## RECORDS FOR PROCESSING:
○ ○ ○ ○ ○ ○ ○

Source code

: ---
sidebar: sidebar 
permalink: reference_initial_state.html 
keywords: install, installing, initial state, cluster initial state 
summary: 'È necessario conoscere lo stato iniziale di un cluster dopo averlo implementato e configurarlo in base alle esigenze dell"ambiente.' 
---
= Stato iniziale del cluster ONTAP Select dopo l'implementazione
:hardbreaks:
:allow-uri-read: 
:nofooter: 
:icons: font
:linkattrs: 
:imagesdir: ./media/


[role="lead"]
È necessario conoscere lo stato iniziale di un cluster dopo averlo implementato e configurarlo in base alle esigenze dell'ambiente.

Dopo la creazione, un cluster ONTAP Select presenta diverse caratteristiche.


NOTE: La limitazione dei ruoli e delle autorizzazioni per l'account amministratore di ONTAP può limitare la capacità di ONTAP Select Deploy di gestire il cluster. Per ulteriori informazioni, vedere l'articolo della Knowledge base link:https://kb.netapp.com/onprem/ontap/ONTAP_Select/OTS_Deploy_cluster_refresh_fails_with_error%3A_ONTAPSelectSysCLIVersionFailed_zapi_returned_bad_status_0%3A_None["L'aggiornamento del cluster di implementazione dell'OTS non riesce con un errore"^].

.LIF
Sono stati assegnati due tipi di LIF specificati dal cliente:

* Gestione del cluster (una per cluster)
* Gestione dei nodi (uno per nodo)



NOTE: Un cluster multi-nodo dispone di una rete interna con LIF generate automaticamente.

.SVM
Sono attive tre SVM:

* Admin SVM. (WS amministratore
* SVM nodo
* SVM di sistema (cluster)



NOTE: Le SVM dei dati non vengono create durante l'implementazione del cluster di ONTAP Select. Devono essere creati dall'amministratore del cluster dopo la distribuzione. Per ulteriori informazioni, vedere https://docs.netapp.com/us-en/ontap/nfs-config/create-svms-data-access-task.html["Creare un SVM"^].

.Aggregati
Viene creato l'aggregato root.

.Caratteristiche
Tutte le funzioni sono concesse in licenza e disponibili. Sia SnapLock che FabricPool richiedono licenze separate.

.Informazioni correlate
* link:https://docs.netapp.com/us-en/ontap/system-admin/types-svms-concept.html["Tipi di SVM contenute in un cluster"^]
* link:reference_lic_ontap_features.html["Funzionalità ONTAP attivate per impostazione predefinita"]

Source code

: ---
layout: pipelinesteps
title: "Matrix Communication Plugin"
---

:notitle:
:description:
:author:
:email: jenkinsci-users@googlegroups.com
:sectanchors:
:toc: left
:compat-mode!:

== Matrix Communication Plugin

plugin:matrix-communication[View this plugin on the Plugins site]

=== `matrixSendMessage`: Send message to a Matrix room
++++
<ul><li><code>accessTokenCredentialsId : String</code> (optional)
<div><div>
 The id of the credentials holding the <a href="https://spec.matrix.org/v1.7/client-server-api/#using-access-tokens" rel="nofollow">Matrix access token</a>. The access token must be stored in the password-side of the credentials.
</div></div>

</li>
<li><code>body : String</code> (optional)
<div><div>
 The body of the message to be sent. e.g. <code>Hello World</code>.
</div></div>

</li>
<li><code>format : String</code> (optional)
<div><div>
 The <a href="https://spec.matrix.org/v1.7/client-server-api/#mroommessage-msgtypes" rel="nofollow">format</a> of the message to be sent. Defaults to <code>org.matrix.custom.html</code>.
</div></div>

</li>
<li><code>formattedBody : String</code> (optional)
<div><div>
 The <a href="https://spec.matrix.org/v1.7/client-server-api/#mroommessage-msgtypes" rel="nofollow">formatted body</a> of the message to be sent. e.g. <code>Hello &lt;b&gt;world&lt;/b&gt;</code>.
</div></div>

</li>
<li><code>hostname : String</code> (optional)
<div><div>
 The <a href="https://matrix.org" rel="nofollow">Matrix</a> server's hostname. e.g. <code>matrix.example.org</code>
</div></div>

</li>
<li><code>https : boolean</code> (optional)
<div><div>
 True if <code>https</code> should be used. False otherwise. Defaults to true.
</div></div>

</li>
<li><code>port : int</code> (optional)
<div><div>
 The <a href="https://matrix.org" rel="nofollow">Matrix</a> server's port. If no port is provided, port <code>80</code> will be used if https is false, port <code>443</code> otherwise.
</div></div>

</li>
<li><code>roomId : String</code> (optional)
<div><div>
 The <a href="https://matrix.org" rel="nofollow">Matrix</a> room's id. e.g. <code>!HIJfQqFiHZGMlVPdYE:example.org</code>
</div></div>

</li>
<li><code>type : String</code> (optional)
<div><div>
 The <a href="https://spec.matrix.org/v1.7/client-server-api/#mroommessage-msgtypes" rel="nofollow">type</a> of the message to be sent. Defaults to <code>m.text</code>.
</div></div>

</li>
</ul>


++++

○ ○ ○ ○ ○ ○ ○

## WHAT THE EXERCISE ASKS:
Go through the material and copy out every line with "esigenze" in it.

## WRITTEN ANSWER:
summary: 'È necessario conoscere lo stato iniziale di un cluster dopo averlo implementato e configurarlo in base alle esigenze dell"ambiente.' 
È necessario conoscere lo stato iniziale di un cluster dopo averlo implementato e configurarlo in base alle esigenze dell'ambiente.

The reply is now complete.